◆ ACTIVITY A:
In the job-title thread, rename "big corp" to "large company" and write out the passage from "It wasn’t until" to "compensation. That mattered." with that change.
◆ ACTIVITY B:
In the job-title thread, shorten the paragraph beginning "For the first 10 years or so" while keeping its main facts.
** Opening PAGE EXTRACT block **
I had the pleasure of working with a handful of Pivots for about 2 years, and I have to say that felt like the closest I ever got to a healthy engineering culture. Delightful people, superb engineers, always focused on working and learning together. I feel really privileged to have worked in that environment.

cortesoft|4 months ago

For the first 10 years or so of my career, I didn’t even know my job title. I knew my pay, which is what I cared (and still care) about. They could call me the janitor as long as they paid me a good salary and the work didn’t change.

It wasn’t until one of my startups was bought by a big corp that I came to learn my job title, because suddenly it was tied to compensation. That mattered.

chermi|4 months ago

But you still had different pay, no? Seems like a clever way to make people less likely to complain about incentive package

almostgotcaught|4 months ago

> Measuring oneself as an engineer by the title of the salary band you're in is a disservice.

It's really not that deep - people do this because both a title and salary are effectively money you can bank and that's the only thing that matters - we don't work grueling, stressful, tedious, jobs just the sake of "a hard day's work".
** Closing PAGE EXTRACT block **
** Opening STUDY MATERIAL block **
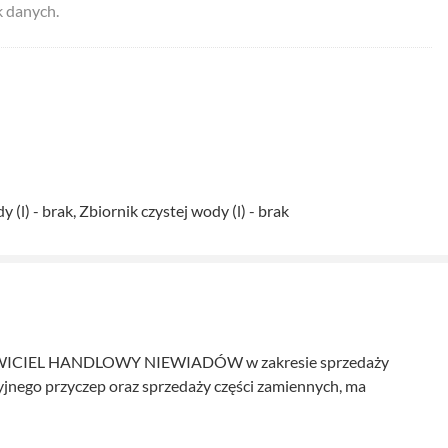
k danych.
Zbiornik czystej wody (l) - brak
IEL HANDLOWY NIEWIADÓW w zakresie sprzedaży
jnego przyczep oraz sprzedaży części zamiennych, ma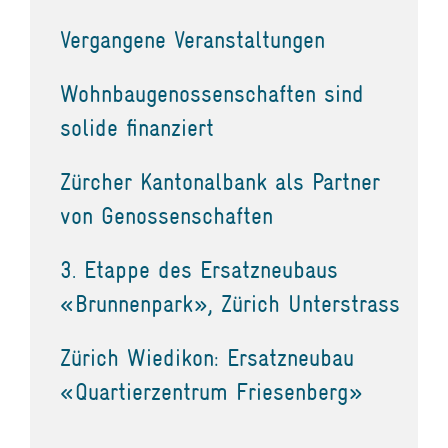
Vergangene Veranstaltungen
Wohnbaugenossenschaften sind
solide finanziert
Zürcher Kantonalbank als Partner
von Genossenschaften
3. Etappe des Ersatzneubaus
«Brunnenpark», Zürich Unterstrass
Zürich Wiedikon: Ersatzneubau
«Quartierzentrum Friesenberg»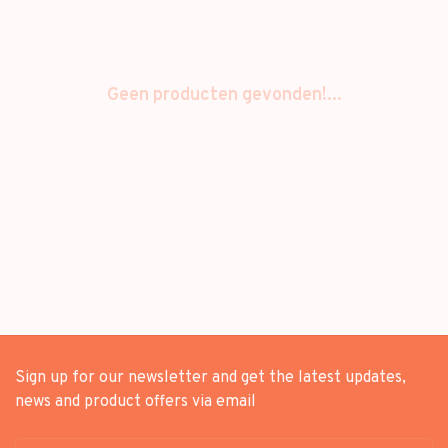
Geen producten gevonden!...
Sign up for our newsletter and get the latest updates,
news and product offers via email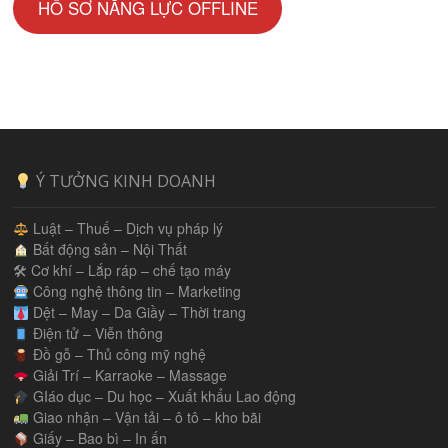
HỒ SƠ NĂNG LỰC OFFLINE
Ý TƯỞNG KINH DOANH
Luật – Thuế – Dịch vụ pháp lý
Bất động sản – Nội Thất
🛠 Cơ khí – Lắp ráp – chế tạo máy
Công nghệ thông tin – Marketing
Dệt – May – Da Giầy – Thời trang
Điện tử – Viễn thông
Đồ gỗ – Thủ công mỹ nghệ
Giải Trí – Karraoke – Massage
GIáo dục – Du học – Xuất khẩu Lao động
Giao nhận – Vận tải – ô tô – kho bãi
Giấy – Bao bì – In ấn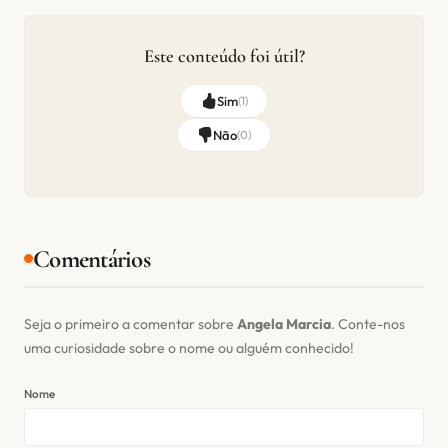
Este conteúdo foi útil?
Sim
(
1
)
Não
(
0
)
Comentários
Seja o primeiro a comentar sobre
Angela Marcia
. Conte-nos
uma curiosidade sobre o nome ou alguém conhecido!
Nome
** Closing STUDY MATERIAL block **
◆ TASK SOLUTION A:
It wasn’t until one of my startups was bought by a large company that I came to learn my job title, because suddenly it was tied to compensation. That mattered.

◆ TASK SOLUTION B:
For roughly the first ten years of the writer's career, they did not know their job title. Only the pay mattered, and any title was acceptable as long as the salary was good and the work stayed the same.